───── STORED DATA ─────

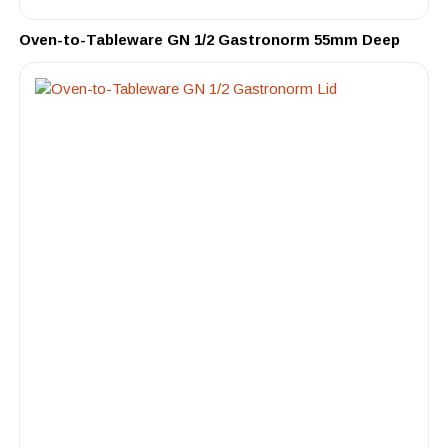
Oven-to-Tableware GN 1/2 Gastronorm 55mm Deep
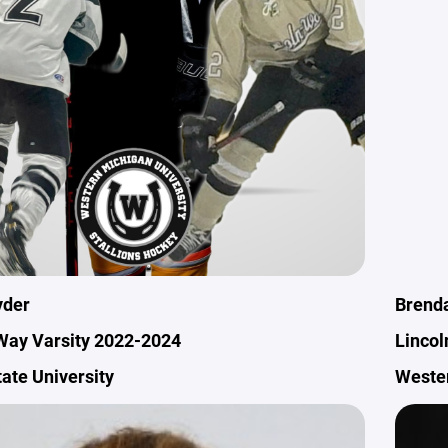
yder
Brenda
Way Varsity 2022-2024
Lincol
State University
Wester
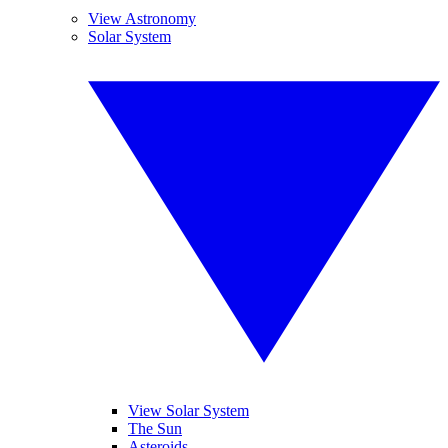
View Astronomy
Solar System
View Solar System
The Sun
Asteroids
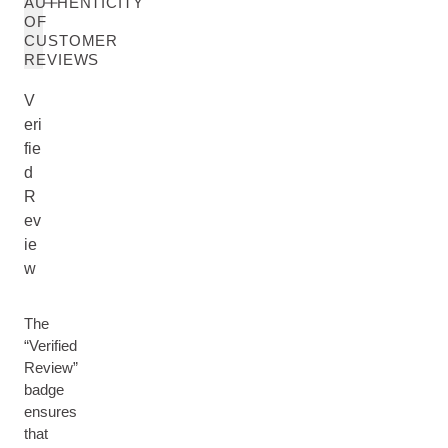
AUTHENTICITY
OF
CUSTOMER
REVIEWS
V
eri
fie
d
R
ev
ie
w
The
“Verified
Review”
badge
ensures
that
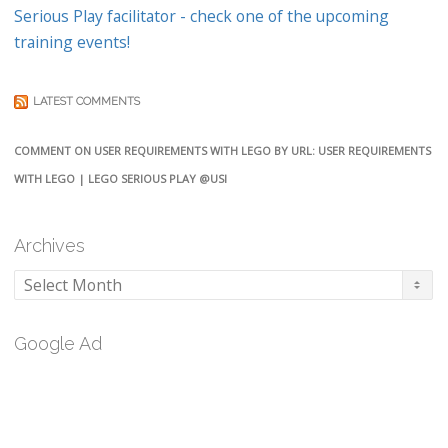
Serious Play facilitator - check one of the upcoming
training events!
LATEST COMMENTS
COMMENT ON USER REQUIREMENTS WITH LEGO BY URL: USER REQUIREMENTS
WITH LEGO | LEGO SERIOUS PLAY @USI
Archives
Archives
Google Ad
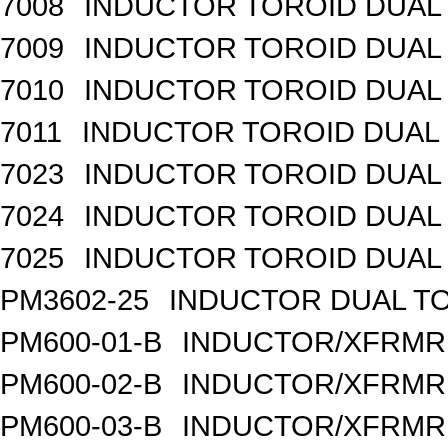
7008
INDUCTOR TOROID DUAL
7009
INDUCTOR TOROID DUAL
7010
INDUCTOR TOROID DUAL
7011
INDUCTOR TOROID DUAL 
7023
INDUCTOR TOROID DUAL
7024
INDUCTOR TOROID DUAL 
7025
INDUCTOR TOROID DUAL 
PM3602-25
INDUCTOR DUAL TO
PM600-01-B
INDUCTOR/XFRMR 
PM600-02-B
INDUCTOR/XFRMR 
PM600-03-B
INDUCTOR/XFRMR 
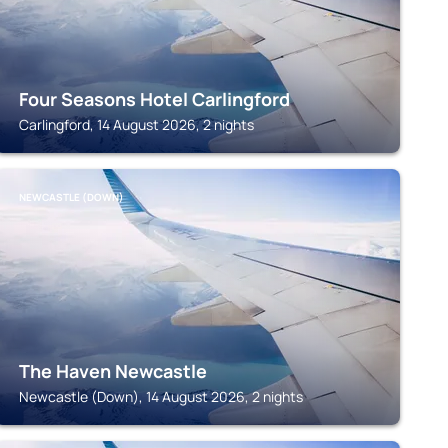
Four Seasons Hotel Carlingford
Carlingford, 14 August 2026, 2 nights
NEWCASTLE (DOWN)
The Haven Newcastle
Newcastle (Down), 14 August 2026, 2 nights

─────

● WRITTEN TASK
Scan the records above for the string "August", then report every line that contains it.

● ANSWER SECTION
Carlingford, 14 August 2026, 2 nights
Newcastle (Down), 14 August 2026, 2 nights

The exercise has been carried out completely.